* TO DO: When you copy the material, keep each line exactly as it appears.

* DATA FOR PROCESSING:

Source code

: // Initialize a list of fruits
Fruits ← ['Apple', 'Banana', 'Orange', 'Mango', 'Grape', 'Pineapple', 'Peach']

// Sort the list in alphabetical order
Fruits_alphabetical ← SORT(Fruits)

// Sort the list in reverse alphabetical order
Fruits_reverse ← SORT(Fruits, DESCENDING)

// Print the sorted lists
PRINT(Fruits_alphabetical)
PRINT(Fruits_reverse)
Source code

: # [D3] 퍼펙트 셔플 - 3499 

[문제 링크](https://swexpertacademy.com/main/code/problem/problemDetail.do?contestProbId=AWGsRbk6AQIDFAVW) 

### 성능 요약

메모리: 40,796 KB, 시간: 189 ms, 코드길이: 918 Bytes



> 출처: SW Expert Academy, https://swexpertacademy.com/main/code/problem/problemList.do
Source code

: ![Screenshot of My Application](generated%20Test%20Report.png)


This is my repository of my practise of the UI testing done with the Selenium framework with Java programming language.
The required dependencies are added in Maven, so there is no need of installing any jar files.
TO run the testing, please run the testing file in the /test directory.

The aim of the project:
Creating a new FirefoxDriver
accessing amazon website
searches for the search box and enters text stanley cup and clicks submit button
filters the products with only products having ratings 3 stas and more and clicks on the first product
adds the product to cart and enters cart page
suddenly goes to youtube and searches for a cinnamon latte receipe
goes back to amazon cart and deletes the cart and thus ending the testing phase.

* FINAL ANSWER:
Source code

: // Initialize a list of fruits
Fruits ← ['Apple', 'Banana', 'Orange', 'Mango', 'Grape', 'Pineapple', 'Peach']

// Sort the list in alphabetical order
Fruits_alphabetical ← SORT(Fruits)

// Sort the list in reverse alphabetical order
Fruits_reverse ← SORT(Fruits, DESCENDING)

// Print the sorted lists
PRINT(Fruits_alphabetical)
PRINT(Fruits_reverse)
Source code

: # [D3] 퍼펙트 셔플 - 3499 

[문제 링크](https://swexpertacademy.com/main/code/problem/problemDetail.do?contestProbId=AWGsRbk6AQIDFAVW) 

### 성능 요약

메모리: 40,796 KB, 시간: 189 ms, 코드길이: 918 Bytes



> 출처: SW Expert Academy, https://swexpertacademy.com/main/code/problem/problemList.do
Source code

: ![Screenshot of My Application](generated%20Test%20Report.png)


This is my repository of my practise of the UI testing done with the Selenium framework with Java programming language.
The required dependencies are added in Maven, so there is no need of installing any jar files.
TO run the testing, please run the testing file in the /test directory.

The aim of the project:
Creating a new FirefoxDriver
accessing amazon website
searches for the search box and enters text stanley cup and clicks submit button
filters the products with only products having ratings 3 stas and more and clicks on the first product
adds the product to cart and enters cart page
suddenly goes to youtube and searches for a cinnamon latte receipe
goes back to amazon cart and deletes the cart and thus ending the testing phase.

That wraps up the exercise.